Validation of Computational Models of Cardiovascular Devices
CFD results, although not required, are also being used by some manufacturers to help demonstrate safety and efficacy as part of their pre-market device submissions to the U.S. Food & Drug Administration (FDA). Currently, computational methods can be used to simulate both the solid and the fluid mechanics of a device, the transport of blood elements, and the transport and chemical reactions of molecular species. New computational methods are being developed to calculate levels of hemolysis and thrombosis from the local fluid dynamics derived from simulation, using a variety of mathematical methods. The advantages of computational studies are that they can provide insight into device performance without having to produce costly prototypes, provide data in regions in which experimental data may not be easy to obtain, and can provide data on immeasurable physical quantities. Moreover, with increasing simulation speeds and computational capabilities, CFD methods can be used to evaluate a wide range of physiologic and design parameters and can potentially reduce the extent of animal testing and clinical trials.

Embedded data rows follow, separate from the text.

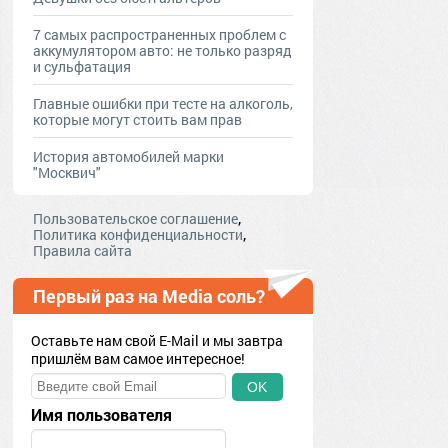
7 самых распространенных проблем с
аккумулятором авто: не только разряд
и сульфатация
Главные ошибки при тесте на алкоголь,
которые могут стоить вам прав
История автомобилей марки
"Москвич"
,
Пользовательское соглашение
,
Политика конфиденциальности
Правила сайта
Первый раз на Media соль?
Оставьте нам свой E-Mail и мы завтра
пришлём вам самое интересное!
OK
Имя пользователя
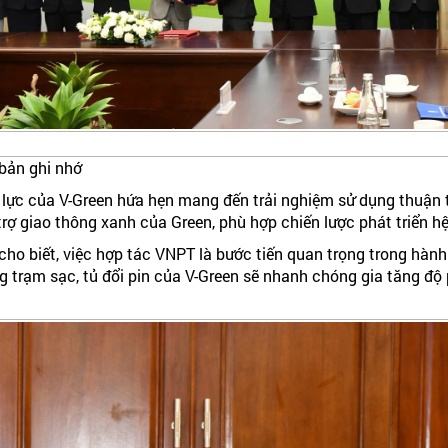
bản ghi nhớ
lực của V-Green hứa hẹn mang đến trải nghiệm sử dụng thuận 
rợ giao thông xanh của Green, phù hợp chiến lược phát triển hệ
o biết, việc hợp tác VNPT là bước tiến quan trọng trong hành
g trạm sạc, tủ đổi pin của V-Green sẽ nhanh chóng gia tăng độ 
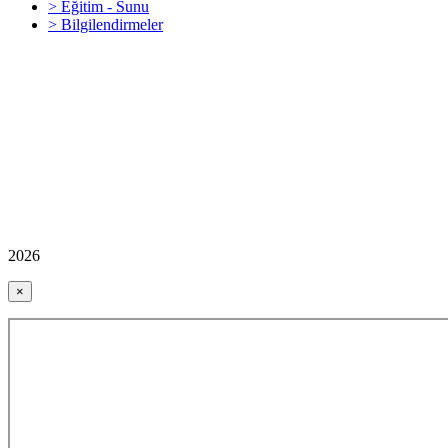
> Eğitim - Sunu
> Bilgilendirmeler
2026
×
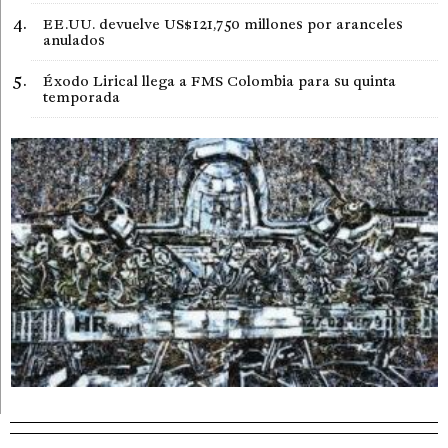
EE.UU. devuelve US$121,750 millones por aranceles
anulados
Éxodo Lirical llega a FMS Colombia para su quinta
temporada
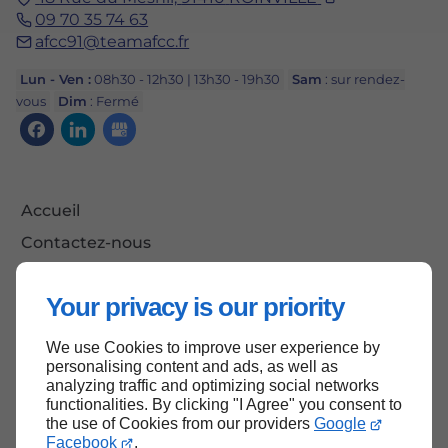
09 70 35 74 63
afcc91@teamafcc.fr
Lun - Ven :
08h30 - 12h30 | 13h30 - 19h30
Sam
: sur rendez-
vous
Dim
: Fermé
Accueil
Contactez-nous
Mentions légales
Your privacy is our priority
Plan du site
We use Cookies to improve user experience by
personalising content and ads, as well as
analyzing traffic and optimizing social networks
Haut de page
functionalities. By clicking "I Agree" you consent to
the use of Cookies from our providers
Google
Facebook
.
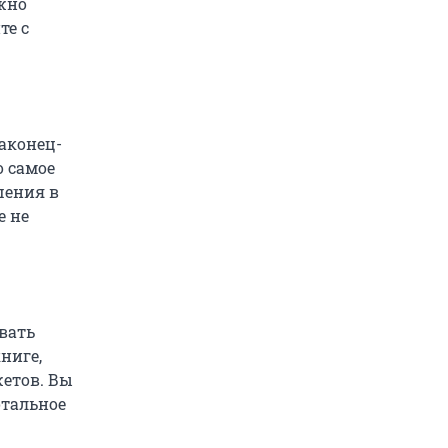
ужно
те с
аконец-
о самое
шения в
е не
вать
ниге,
жетов. Вы
отальное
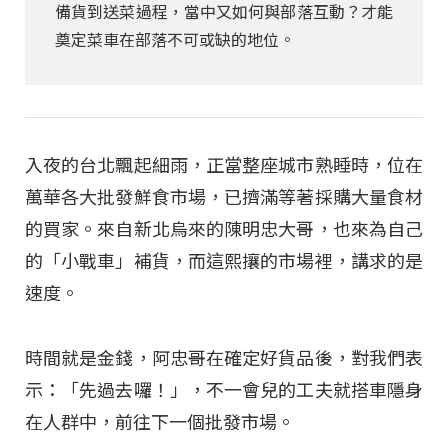
備貨到送菜過程，當中又如何與部落互動？才能
奠定菜車在部落不可或缺的地位。
入夜的台北飄起細雨，正當整座城市熟睡時，位在
萬華各大批發鮮食市場，已擠滿等著採購大量食材
的買家。來自新北烏來的陳明忠大哥，也來為自己
的「小戰車」補貨，而這熙攘的市場裡，講求的是
速度。
時間就是金錢，阿忠哥在確定好貨品後，對我們表
示：「先過去囉！」，不一會兒的工夫就搭車隱身
在人群中，前往下一個批發市場。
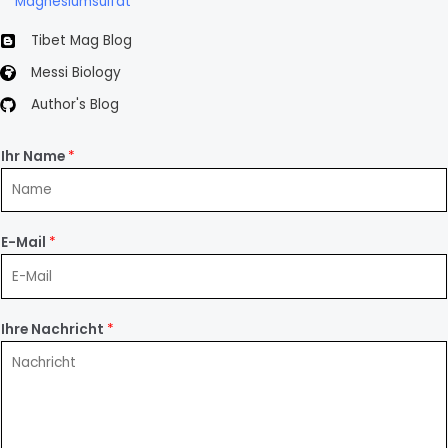
Magnesiumsulfat
Tibet Mag Blog
Messi Biology
Author's Blog
Ihr Name
*
E-Mail
*
Ihre Nachricht
*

However, the use of CFD to demonstrate product safety in FDA premarket device applications and postmarket investigations has not been adequately or systematically validated. This is especially important in the prediction of biological responses (e.g., blood damage and thrombus formation) based on the purely physical results (e.g., pressures, velocities, shear stresses) of the simulations. We initiated a collaborative project to determine the current state and limitations of CFD modeling, and blood damage estimations, as applied to medical devices. The project is part of the FDA's "Critical Path Initiative" program, which is a "national strategy for driving innovation to modernize the sciences through which FDA-regulated products are developed, evaluated, manufactured, and used". In essence, the goal of our project is to work with the medical device community to improve the use and validation of CFD techniques in medical device evaluation to foster the development of better and safer products and technologies.